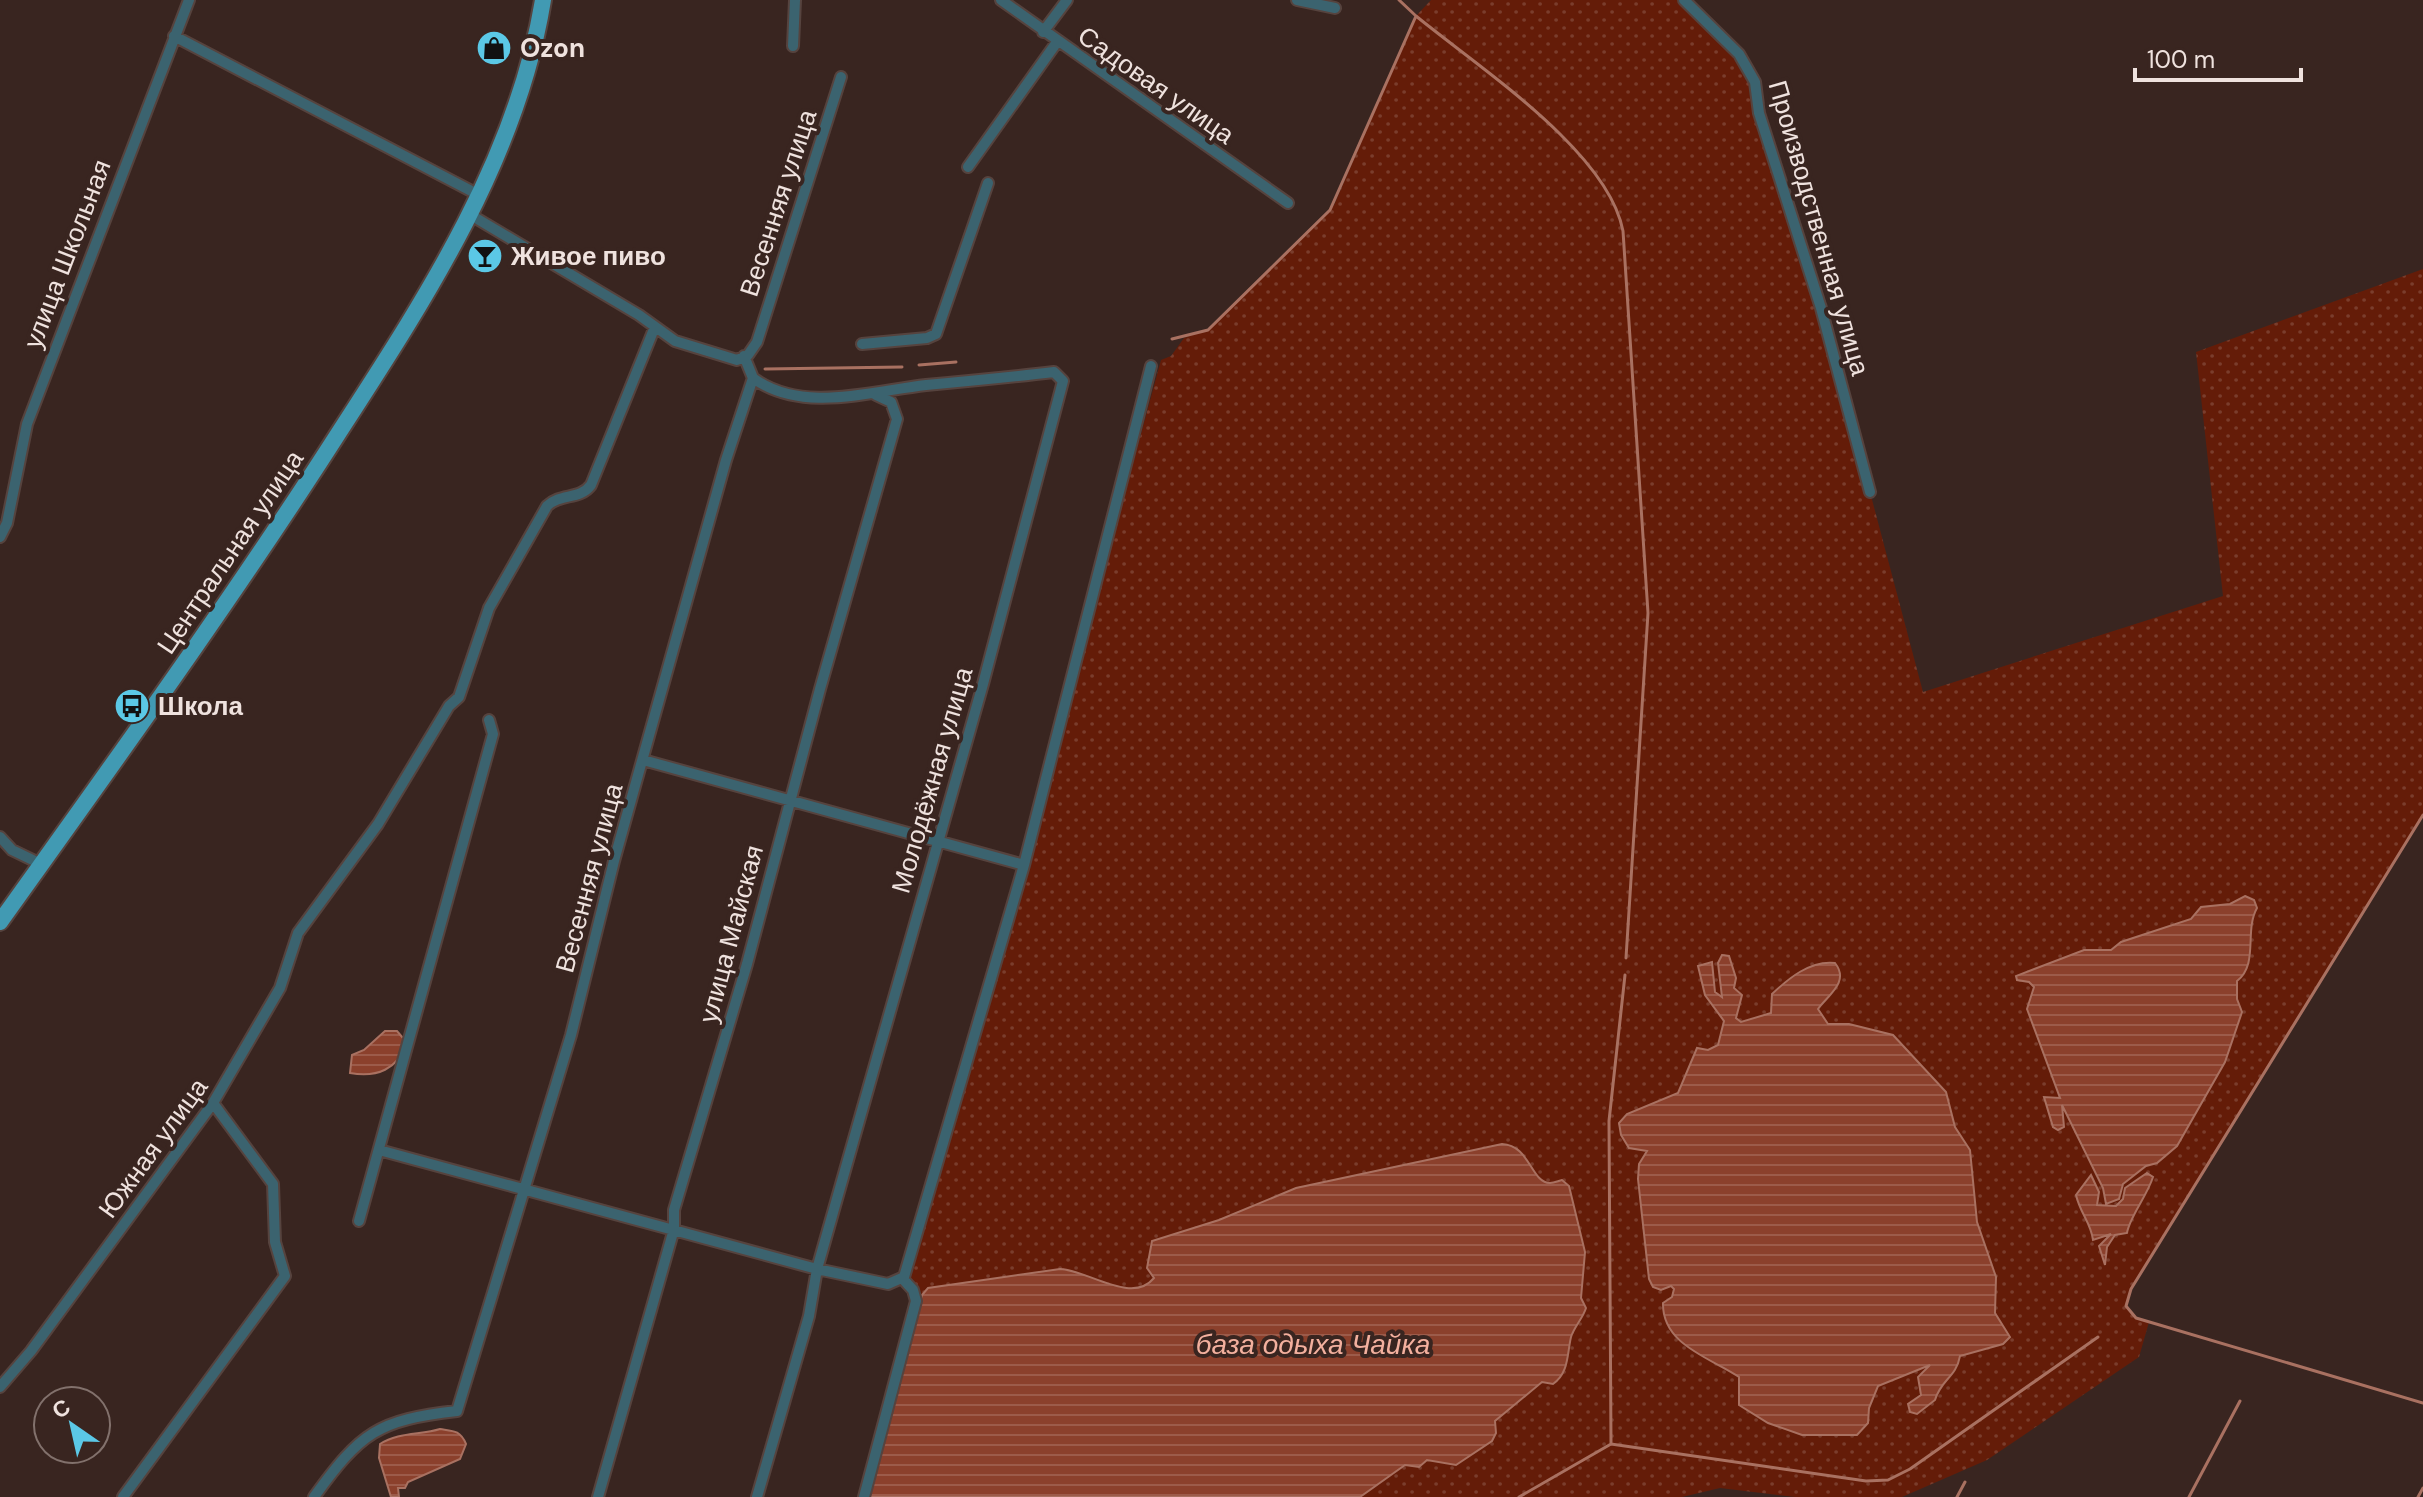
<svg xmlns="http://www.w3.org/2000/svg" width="2423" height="1497" font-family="'DM Sans',sans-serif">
<defs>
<pattern id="grass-dots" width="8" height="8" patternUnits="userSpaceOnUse" patternTransform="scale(2)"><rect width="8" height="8" fill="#641c08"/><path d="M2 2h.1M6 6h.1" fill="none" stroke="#7a3d2c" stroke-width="1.8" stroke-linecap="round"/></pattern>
<pattern id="water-rules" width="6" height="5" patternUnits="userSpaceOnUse" patternTransform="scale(2)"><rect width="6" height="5" fill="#8b402c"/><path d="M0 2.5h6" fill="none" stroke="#9c5b4a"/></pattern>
</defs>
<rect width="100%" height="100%" fill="#392520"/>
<path fill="url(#grass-dots)" d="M 1431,0 L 1684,0 L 1744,61 L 1870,492 L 1923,692 L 2223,596 L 2196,352 L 2423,269 L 2423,815 L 2131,1289 C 2122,1309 2131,1317 2149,1322 L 2139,1357 L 1987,1460 L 1902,1497 L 1795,1497 L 1720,1488 L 1682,1497 L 864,1497 L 916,1301 L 902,1278 L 1024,865 L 1161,360 L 1171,356 L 1184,338 L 1208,329 L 1334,205 L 1416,16 Z"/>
<path fill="url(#water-rules)" stroke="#a97161" stroke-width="2" d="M 2245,896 L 2254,900 L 2257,908 C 2244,931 2259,964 2237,981 L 2237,999 L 2242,1012 L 2225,1062 L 2177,1146 L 2157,1163 L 2146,1166 L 2123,1184 L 2119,1199 L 2106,1204 L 2103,1188 L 2062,1105 L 2064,1127 L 2058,1130 L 2053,1127 L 2044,1097 L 2060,1098 L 2027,1009 L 2034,987 L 2029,982 L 2017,980 L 2016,976 L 2084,950 L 2111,950 L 2121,942 L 2191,919 L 2201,907 L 2230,904 Z
M 1722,955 L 1729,956 L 1736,978 L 1734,988 L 1742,995 L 1736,1018 L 1741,1022 L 1771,1013 L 1772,994 C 1788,979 1810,960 1835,963 C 1850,982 1828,995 1818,1009 L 1828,1024 L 1849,1024 L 1893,1035 L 1946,1092 L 1955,1127 L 1970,1150 L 1977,1222 L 1996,1277 L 1995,1313 L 2010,1337 L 2003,1344 L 1960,1356 C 1956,1378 1941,1379 1935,1400 L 1917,1414 L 1910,1412 L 1908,1404 L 1921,1395 L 1918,1377 L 1930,1365 L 1878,1386 L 1869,1408 L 1868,1423 L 1857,1435 L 1802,1435 L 1768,1423 L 1739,1405 L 1739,1377 C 1711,1358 1662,1345 1663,1303 L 1672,1297 L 1674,1289 L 1671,1286 L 1661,1290 L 1653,1287 L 1649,1279 L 1638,1179 L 1639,1164 L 1647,1151 L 1629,1148 L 1621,1135 L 1619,1123 L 1627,1114 L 1678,1093 L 1697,1048 L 1708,1050 L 1718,1045 L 1724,1021 L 1705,995 L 1698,966 L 1712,962 L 1715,992 L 1722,997 L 1718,963 Z
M 385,1031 L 397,1031 L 408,1044 C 396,1069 378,1078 350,1073 L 352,1055 L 364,1050 Z
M 1502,1144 C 1530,1145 1531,1183 1550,1183 C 1554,1183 1558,1181 1562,1180 L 1569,1186 L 1585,1252 L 1581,1298 L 1586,1308 C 1583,1318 1574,1327 1571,1337 C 1567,1354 1569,1373 1553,1384 L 1542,1382 L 1495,1421 L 1496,1433 L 1492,1441 L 1456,1465 L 1427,1460 L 1419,1467 L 1405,1465 L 1360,1497 L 869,1497 L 922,1295 L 928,1288 L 1060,1269 C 1088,1270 1132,1305 1154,1278 L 1147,1268 L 1152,1241 L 1219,1220 L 1296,1188 Z
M 2147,1173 L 2153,1177 C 2147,1196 2129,1218 2127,1233 L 2115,1235 L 2107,1247 L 2105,1265 L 2099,1246 L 2111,1234 L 2093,1240 C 2091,1223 2080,1213 2076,1195 L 2091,1175 L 2099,1192 L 2097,1205 L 2116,1206 L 2123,1199 L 2125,1188 Z
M 440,1429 C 453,1431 460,1430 466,1444 L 460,1459 L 408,1482 L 405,1488 L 398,1488 L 399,1497 L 391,1497 L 379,1458 L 380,1444 C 398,1432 421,1435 440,1429 Z"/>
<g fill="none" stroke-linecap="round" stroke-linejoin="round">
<path stroke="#a97161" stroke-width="3" d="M 1399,0 L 1416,16
M 1172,339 L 1208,330 L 1330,210 L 1416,16 C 1478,67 1608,151 1623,231 L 1648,613 L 1626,958
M 919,365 L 956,362
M 765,369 L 902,367
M 2423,815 L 2131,1289 L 2126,1306 L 2136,1318 L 2423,1403
M 1611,1444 L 1609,1121 L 1625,975
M 1519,1497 L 1611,1444 L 1866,1481 L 1888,1480 L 1910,1469 L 2098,1337
M 1957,1497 L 1965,1482
M 2189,1497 L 2240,1401
M 2418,1497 L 2423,1488"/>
<defs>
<path id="minor" d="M 1001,0 L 1288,203
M 1297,0 L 1335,8
M 1684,0 L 1739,54 L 1755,82 L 1759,113 L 1821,308 L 1870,492
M 1043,32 L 1067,0
M 174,36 L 479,195
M 793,46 L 795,0
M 968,167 L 1057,42
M 469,214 L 639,315 L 675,341 L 737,360 L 748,355 L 757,342 L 841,77
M 862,344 L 927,338 L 936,334 L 988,183
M 753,378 C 802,414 872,391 926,385 C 969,381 1011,377 1054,372 L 1063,381 L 983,684 L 817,1269 L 809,1316 L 757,1497
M 0,537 L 7,523 L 27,424 L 189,0
M 643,760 L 1024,865
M 0,837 L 12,850 L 41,864
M 379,1150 L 817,1269 L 888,1284 L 904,1277 L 1024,865 L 1151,366
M 359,1221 L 493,734 L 489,720
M 0,1387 L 31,1351 L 213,1103 L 280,988 L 298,933 L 378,824 L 449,706 L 459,697 L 489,608 L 547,506 C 560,493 580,500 591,485 L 654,329
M 123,1497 L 285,1276 L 275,1242 L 273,1184 L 213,1103
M 314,1497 C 361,1432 378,1420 457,1411 L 571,1035 L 614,861 L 726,460 L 753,378 L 744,356
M 598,1497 L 674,1229 L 674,1210 L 747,964 L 820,689 L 897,419 L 891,402 L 876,395
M 864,1497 L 916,1301 L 913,1290 L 902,1278"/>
<path id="primary" d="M 0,922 C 115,761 231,601 338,434 C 424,301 517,160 543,0"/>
</defs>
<use href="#minor" stroke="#56433e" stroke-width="14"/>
<use href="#primary" stroke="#56433e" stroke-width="20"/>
<use href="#minor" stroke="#3b636f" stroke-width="10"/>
<use href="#primary" stroke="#419ab3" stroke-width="16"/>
</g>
<defs>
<symbol id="shop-disc" viewBox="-11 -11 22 22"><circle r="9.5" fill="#5bc8e6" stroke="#392520"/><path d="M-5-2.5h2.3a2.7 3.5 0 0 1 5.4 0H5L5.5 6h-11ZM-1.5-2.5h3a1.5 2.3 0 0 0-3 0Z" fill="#111"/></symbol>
<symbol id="bar-disc" viewBox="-11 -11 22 22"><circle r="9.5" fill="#5bc8e6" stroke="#392520"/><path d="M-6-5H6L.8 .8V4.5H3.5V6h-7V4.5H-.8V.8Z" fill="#111"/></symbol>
<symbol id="bus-disc" viewBox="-11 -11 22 22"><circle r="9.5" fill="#5bc8e6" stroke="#392520"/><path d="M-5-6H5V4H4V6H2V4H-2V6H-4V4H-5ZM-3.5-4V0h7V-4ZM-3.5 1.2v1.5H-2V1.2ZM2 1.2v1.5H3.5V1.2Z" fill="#111"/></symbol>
</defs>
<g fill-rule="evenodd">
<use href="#shop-disc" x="474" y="28" width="40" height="40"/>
<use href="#bar-disc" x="465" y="236" width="40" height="40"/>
<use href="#bus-disc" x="112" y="686" width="40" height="40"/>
</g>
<g text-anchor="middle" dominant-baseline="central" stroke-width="8" stroke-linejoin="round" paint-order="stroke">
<g font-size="26" font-weight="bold" fill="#efe2de" stroke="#392520" text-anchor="start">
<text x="520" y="48">Ozon</text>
<text x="511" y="256">Живое пиво</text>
<text x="158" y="706">Школа</text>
</g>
<g font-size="26" fill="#efe2de" stroke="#392520">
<text transform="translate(1156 85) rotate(35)">Садовая улица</text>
<text transform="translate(778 203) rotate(-72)">Весенняя улица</text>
<text transform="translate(1819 228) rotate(74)">Производственная улица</text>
<text transform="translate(67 254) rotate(-69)">улица Школьная</text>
<text transform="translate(230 552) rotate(-56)">Центральная улица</text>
<text transform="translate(932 780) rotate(-74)">Молодёжная улица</text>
<text transform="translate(589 878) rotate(-75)">Весенняя улица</text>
<text transform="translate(731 934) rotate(-75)">улица Майская</text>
<text transform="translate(153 1148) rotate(-54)">Южная улица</text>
</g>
<g font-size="28" font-style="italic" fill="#f3b09e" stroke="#392520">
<text x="1313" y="1344">база одыха Чайка</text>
</g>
</g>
<g transform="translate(72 1425) rotate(326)"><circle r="38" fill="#392520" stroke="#82716c" stroke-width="2"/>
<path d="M0-6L14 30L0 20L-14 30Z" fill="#5bc8e6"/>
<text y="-12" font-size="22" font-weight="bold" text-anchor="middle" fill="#efe2de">С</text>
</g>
<path d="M2135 68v12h166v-12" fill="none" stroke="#efe2de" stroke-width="4"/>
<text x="2147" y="68" font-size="24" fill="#efe2de" stroke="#392520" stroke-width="6" paint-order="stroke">100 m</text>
</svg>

#### [Assigned task]
Return every line in the listing that contains the word "linejoin".

#### [Answer section]
<g fill="none" stroke-linecap="round" stroke-linejoin="round">
<g text-anchor="middle" dominant-baseline="central" stroke-width="8" stroke-linejoin="round" paint-order="stroke">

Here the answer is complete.